I scarcely remember anything about most of my classes and my professors. There was one very memorable class I attended, however, even though I hated it. It was math class, and my professor, a born-again Christian, is someone I have never forgotten. The last few math lessons of each semester were different. For a treat at the end of each term, this professor asked if we would like him to read to us. Naturally we agreed, even though his choice of books could have been improved (but then, anything beat math!). His readings of choice were evangelical Christian books, usually dramatic life stories about a hero of the Christian faith who had done exciting things for the Lord. While I did not at that time know the Author of the Good Book, the stories were very gripping and easily held my attention.
I took it on myself to argue with this teacher about whether Christianity was relevant to the culture. I was then a vegetarian, and I had read books showing that Jesus didn't eat meat, either. I used those books as weapons to argue with him, and I twisted Scripture in any way I could to persuade him. Instead of falling for my arguments, this godly man responded that the important thing not what Jesus ate but what he had done for me on the cross. I responded by letting my long-suffering instructor know that Christianity was a crutch for old women and the intellectually feeble. How difficult it must have been for this man to deal with my obstinacy. Still, those powerful, end-of-term stories remained with me, as did my memories of this faithful, patient teacher.
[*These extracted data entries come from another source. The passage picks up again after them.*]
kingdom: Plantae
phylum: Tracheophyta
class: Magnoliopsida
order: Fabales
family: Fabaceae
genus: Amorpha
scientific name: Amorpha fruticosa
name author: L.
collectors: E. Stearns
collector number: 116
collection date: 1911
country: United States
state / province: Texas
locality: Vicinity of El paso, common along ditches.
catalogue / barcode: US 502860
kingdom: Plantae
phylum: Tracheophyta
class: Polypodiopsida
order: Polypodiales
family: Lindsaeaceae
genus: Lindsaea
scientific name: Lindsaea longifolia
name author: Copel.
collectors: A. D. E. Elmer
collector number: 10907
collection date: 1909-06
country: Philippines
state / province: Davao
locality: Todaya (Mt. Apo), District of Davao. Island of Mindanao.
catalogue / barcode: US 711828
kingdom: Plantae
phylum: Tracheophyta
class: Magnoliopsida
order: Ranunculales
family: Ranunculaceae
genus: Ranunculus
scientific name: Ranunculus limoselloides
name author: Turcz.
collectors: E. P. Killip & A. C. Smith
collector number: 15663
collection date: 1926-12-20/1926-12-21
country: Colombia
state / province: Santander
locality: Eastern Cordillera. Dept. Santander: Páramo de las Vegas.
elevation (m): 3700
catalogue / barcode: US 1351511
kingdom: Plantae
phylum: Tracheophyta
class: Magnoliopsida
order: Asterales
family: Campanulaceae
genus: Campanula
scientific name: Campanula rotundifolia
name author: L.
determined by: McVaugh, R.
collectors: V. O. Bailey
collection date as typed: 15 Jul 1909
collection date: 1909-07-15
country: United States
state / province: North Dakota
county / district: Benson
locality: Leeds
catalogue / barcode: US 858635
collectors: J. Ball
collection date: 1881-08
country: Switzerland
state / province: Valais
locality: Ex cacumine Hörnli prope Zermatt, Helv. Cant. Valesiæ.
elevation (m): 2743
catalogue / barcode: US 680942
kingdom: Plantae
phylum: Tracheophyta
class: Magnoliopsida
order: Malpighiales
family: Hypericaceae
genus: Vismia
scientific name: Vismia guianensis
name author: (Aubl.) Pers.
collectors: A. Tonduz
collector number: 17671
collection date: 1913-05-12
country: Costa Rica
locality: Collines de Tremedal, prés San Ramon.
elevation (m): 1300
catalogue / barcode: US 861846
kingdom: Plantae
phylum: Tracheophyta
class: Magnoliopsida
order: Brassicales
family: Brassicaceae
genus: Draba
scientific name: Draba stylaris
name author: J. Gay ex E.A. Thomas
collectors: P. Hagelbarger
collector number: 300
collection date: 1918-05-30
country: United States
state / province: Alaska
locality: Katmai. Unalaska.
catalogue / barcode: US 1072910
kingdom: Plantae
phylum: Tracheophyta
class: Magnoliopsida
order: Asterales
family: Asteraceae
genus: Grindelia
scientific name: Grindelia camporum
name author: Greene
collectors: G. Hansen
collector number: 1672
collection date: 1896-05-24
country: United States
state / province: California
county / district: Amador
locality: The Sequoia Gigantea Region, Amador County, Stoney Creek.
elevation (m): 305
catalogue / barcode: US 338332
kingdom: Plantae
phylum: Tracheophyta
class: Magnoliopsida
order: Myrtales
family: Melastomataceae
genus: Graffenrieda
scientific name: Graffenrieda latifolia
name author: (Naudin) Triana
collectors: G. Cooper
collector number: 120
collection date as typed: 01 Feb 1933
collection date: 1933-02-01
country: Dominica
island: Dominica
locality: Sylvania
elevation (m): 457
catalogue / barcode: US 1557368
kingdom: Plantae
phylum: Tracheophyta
I wanted to study sociology, a subject not offered at my boarding school, so I finished the last couple of years of my education living at home again. I still did not fit in. I attended a different school, with different people, but I encountered the same misery. I was desperately lonely and felt like an outsider again. I threw myself into my studies and soon I adopted all the latest sociological buzzwords and phrases into my vocabulary. One such phrase was Karl Marx's well-known saying, "Religion is the opiate of the people."
I remember scoffing at various religious posters I saw plastered around town. I proudly declared, "I am not a Christian. I am an agnostic. You can't tell if there is a God." My mother was bitterly angry about this, but I reasoned that if the Bible was not true (and I had already made up my mind that it was not), then Christianity is false, since the Bible is its foundation.